The Axel patents also raise questions for academic institutions about how aggressively to go after patent-licensing revenues. Columbia University's pursuit of patent extension after the original Axel patents expired in 2000 was very costly. First, the litigation expenses were undoubtedly substantial, as Columbia spent a significant amount of time and money on legal fees after being sued by eight licensees. In addition, although it is difficult to estimate the cost of pursuing a patent application for almost twenty-two years, it would certainly be considerable. Those costs may pale compared with the revenue stream, but the ratio of legal expenditure to revenue return probably turned negative after the original patents expired. What was the balance of further revenue compared with the cost of litigation for the 2002 patent, which currently does not generate revenues and will not do so unless Columbia's long fight ends in the reissue of a patent (in which case the potential licensees have vowed to sue)? The initial Axel patents were clearly lucrative, but the efforts to extend the patent term after the initial patents expired may well have cost more than any revenues brought in. Indeed, legal and procedural costs for Columbia continue to this day, three decades after the story began. Only Columbia knows how much they are, but the case for its actions after the initial patents expired in 2000 is weak, certainly on policy grounds and probably on financial grounds as well.

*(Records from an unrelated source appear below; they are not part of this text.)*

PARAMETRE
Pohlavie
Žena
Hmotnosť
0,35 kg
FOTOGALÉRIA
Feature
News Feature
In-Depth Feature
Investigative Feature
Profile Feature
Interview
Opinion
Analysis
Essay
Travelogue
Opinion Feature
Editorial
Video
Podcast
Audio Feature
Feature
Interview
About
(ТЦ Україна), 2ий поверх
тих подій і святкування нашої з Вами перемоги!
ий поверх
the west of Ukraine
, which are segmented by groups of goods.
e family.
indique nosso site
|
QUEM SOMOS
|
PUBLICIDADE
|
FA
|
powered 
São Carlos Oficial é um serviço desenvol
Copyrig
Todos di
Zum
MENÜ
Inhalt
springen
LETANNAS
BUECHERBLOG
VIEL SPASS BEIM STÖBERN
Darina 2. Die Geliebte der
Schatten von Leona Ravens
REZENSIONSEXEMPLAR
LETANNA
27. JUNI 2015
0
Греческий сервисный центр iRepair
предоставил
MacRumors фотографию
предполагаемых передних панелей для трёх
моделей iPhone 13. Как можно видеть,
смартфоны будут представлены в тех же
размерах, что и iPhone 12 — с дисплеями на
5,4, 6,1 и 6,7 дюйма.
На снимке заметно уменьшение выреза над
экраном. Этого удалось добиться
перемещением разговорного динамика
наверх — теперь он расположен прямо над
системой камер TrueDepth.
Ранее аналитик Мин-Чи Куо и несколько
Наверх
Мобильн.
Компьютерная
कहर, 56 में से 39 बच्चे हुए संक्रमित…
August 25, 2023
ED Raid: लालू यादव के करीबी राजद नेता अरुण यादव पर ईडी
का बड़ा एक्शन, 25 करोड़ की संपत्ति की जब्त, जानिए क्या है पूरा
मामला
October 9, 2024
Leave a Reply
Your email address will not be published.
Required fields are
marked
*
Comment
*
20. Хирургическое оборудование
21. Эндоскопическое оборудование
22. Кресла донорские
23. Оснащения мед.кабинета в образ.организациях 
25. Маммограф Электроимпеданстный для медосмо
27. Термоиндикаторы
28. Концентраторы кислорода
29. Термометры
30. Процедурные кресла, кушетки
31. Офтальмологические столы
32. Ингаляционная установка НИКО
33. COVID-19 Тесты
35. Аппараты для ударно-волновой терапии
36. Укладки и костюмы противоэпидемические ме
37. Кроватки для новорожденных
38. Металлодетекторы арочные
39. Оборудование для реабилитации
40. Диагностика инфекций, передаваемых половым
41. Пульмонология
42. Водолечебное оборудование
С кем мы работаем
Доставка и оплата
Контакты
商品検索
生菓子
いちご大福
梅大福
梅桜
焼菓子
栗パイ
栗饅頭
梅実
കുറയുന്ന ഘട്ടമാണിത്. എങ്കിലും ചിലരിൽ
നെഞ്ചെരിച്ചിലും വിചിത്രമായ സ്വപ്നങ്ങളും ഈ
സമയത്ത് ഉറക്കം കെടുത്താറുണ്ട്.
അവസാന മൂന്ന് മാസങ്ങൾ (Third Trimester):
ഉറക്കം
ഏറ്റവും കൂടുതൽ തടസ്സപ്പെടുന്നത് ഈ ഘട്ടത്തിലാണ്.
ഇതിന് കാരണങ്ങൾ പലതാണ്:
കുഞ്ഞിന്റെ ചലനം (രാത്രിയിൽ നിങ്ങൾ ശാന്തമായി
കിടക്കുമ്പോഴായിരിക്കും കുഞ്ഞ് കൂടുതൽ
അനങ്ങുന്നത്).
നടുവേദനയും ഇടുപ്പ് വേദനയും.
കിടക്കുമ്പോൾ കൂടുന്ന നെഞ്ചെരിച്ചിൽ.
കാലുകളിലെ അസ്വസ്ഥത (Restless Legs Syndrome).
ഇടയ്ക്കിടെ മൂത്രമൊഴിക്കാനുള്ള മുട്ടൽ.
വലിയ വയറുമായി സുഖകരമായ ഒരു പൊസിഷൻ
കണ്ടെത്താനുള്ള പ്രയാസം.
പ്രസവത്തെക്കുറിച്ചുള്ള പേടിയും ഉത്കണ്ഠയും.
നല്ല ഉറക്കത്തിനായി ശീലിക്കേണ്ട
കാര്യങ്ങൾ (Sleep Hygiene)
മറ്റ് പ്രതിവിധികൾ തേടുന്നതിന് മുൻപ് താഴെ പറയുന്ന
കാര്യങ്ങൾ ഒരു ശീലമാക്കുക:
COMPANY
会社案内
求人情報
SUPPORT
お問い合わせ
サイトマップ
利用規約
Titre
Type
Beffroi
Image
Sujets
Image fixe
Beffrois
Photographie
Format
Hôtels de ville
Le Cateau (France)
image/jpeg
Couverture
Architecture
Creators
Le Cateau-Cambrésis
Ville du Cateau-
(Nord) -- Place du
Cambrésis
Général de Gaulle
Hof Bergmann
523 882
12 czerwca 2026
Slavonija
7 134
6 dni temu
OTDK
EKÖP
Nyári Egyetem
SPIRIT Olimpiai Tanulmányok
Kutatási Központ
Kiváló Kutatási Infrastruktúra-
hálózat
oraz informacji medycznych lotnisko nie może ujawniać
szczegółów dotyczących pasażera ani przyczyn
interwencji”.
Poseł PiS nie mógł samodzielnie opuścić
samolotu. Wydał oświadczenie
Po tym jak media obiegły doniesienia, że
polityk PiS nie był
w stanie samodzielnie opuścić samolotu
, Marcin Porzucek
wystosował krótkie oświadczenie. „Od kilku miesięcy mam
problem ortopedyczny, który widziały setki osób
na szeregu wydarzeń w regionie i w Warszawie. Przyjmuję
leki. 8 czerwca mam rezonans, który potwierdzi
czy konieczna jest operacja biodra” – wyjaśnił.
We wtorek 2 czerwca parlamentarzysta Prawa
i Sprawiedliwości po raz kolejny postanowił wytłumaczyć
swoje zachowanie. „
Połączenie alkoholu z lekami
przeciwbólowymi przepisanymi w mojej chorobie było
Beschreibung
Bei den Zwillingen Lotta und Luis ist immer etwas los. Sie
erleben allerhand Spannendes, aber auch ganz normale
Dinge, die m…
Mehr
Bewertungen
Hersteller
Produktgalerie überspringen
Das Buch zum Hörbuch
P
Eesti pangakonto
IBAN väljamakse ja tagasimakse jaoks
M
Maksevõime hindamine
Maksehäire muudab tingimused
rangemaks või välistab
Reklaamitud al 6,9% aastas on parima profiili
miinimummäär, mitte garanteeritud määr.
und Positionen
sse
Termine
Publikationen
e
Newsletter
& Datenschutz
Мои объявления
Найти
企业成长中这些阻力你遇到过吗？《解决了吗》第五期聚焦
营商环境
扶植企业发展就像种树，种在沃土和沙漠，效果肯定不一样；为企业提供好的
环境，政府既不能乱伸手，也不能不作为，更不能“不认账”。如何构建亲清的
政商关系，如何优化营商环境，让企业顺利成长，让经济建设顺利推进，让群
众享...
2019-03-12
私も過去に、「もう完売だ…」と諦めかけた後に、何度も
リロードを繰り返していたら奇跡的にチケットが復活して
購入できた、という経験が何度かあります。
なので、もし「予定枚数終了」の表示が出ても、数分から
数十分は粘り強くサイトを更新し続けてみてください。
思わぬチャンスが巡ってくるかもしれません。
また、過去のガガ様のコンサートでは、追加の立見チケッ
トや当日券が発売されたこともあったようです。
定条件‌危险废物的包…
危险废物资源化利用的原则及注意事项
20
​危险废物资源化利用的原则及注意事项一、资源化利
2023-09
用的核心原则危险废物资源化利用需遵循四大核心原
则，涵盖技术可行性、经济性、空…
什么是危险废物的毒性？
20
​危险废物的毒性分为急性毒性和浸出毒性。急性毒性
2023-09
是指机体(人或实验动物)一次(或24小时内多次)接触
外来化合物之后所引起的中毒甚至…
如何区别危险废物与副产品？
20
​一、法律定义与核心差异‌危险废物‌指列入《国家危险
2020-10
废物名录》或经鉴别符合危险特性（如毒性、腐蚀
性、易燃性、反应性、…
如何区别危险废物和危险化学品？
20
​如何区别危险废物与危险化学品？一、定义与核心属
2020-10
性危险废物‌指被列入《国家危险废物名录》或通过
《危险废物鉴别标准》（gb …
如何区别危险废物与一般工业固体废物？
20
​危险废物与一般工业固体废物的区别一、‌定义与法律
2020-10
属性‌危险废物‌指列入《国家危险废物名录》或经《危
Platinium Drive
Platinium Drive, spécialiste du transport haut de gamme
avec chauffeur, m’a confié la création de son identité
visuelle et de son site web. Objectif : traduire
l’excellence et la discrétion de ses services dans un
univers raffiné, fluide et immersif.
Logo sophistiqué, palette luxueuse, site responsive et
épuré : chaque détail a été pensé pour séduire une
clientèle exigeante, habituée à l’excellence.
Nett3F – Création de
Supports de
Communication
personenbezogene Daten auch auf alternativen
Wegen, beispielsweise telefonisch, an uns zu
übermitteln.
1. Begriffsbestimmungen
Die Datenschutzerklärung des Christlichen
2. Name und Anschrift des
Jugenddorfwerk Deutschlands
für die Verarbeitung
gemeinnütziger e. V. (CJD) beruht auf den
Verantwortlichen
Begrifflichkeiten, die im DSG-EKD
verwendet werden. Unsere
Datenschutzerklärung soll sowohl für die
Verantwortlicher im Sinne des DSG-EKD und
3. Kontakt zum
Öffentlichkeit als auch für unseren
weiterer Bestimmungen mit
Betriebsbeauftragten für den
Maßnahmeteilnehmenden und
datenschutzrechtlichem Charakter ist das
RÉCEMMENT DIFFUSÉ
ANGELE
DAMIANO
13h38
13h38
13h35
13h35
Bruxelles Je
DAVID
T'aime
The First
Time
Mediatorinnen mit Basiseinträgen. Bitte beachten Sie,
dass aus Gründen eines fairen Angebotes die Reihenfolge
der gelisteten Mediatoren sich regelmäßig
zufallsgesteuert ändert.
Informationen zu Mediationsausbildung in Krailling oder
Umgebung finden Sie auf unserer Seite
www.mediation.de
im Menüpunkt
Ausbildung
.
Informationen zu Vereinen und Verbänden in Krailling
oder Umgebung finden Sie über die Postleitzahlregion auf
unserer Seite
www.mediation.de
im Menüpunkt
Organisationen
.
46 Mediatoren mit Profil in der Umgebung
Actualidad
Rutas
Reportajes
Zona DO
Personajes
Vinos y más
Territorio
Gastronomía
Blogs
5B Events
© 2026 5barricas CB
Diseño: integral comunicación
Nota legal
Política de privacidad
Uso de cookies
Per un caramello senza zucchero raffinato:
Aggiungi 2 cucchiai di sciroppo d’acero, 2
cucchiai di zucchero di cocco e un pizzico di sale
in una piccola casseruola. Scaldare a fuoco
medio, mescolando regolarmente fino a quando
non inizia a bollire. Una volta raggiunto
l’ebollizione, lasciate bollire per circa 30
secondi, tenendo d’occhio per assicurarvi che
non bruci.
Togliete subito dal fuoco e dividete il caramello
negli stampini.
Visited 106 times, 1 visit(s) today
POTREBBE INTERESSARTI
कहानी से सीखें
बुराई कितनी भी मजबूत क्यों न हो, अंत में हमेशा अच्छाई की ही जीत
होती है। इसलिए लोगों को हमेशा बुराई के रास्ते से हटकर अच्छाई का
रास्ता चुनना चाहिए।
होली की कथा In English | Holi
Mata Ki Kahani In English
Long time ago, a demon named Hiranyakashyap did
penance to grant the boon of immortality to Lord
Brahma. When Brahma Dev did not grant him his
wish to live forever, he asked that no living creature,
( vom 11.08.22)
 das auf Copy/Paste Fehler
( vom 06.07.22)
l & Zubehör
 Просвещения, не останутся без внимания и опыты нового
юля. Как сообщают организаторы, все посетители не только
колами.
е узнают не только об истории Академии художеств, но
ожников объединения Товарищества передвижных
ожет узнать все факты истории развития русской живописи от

Why would an institution like Columbia fight so hard for a patent extension and new patents beyond the term of the original patents? One obvious answer is patent royalties. Columbia's reliance on royalty-based revenue may have made it work hard to keep the revenue stream flowing. This illustrates two problematic aspects of the “fair reward” rationale for Bayh-Dole patent rights: First, if universities depend on royalties from patent licenses, they may also take extreme measures to maintain them. Second, it suggests a need for stronger government oversight of the benefits it confers through Bayh-Dole patent rights and checks on abuses of the strong incentives to generate revenues arising in federally funded research when patents achieve blockbuster status. Another problem with this “winner's curse” is its skewness, because only a lucky few institutions will reap the rewards. Most patent royalties come from “blockbuster” patents like the Cohen-Boyer and Axel patents, which are few and far between (Thursby and Thursby 2007). The harder that universities push industry to pay patent royalties, the more likely it is that they will incur ill will, provoke litigation, and invite Congress to revise the Bayh-Dole Act.

Interview Methods

Alessandra Colaianni conducted three interviews in the summer and fall of 2005 during the preparation of this article, with Robert Cook-Deegan joining her in the Wigler interview. Interviews with Saul Silverstein, Michael Wigler, and Paul A. Marks were on the record and were recorded using a standard tape recorder. All the interviewees gave oral informed consent, in accordance with Duke University's IRB (Duke University IRB Protocol 1277). Those interviews not “on the record” are protected by a certificate of confidentiality issued by the National Human Genome Research Institute (also in association with Duke IRB Protocol 1277). All three interviewees were given the opportunity to respond to their statements and points attributed to them. Two interviewees made minor suggestions that we adopted, and one interviewee did not respond. Silverstein and Wigler were chosen as interviewees because they are listed as inventors on the cotransformation patents; Richard Axel, also an inventor, did not respond to our repeated requests for interviews or comment. Paul A. Marks was chosen because during our interview with Silverstein, it became apparent that Marks had played a significant administrative role.